Claro que há um furo nisso, pois Lise é do tipo que não se esquece de nada. Ainda mais depois dos meus insistentes pedidos por comida. A propósito, Lise também não faz é do tipo que traz comida para os outros. Porém, o sono e o cansaço não me permitiam pensar em muito mais, então peguei o saco e subi, pressionando-o contra meu peito como uma viciada em cocaína faria depois de uma semana sem ver um grama sequer na frente. Por hoje, vou me limitar a assistir meu filme e, com sorte, consigo pegar no sono ouvindo o Ewan McGregor cantar que o amor nos leva ao lugar ao qual pertencemos. Numa dessa, dormindo assim, consigo sonhar com aquela pessoa, que sempre visitava meu sono. Sonhar com seus braços me envolvendo e com seus dedos acariciando minhas bochechas.

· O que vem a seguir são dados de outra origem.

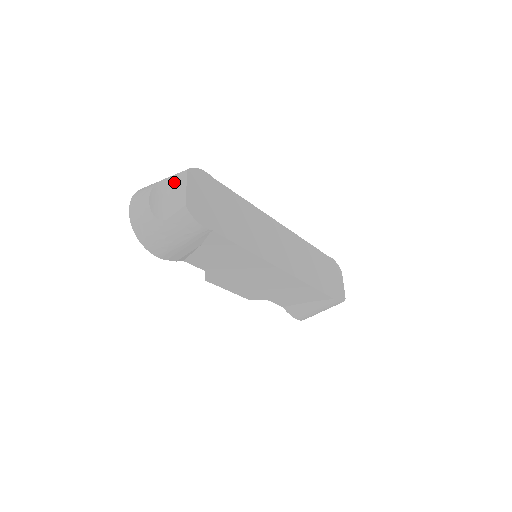
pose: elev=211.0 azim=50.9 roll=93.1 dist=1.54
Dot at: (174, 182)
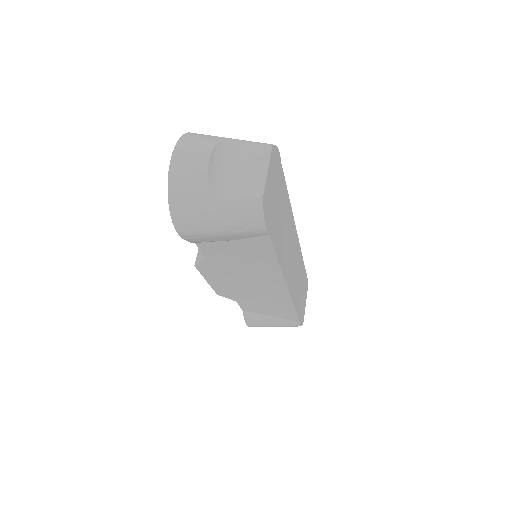
Dot at: (246, 152)
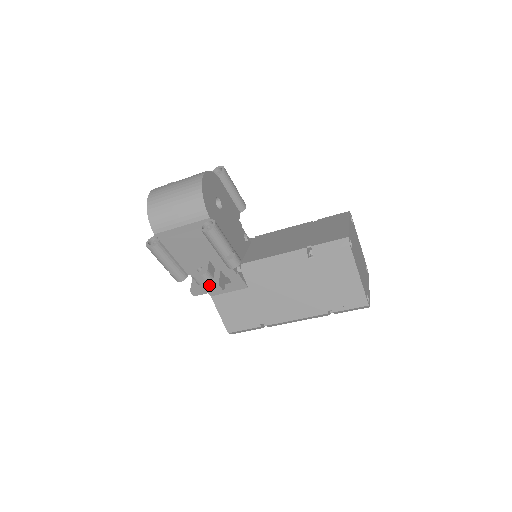
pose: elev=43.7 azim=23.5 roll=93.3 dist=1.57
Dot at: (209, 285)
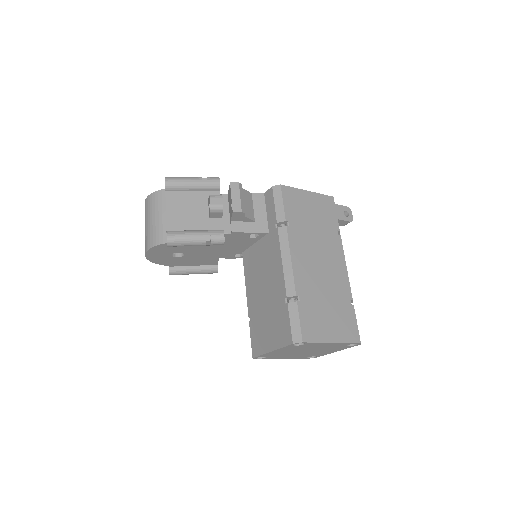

Ou, não sei. Mesmo depois de tudo, não tenho certeza se é necessariamente ela que quero ver quando fechar os olhos. Desde que Luan assumiu o papel, os sorrisos ao acordar têm sido maiores. Com ele, tenho um olhar, um cheiro, um toque para reconhecer. Uma voz para ouvir. Mesmo que tudo só aconteça no meu próprio mundo.
Meu mundo. Às vezes, gostaria de permanecer nele. Às vezes acho que já estou. E, às vezes, acho que o deixei há muitos anos.
Engraçado como tudo fica acessível nos sonhos.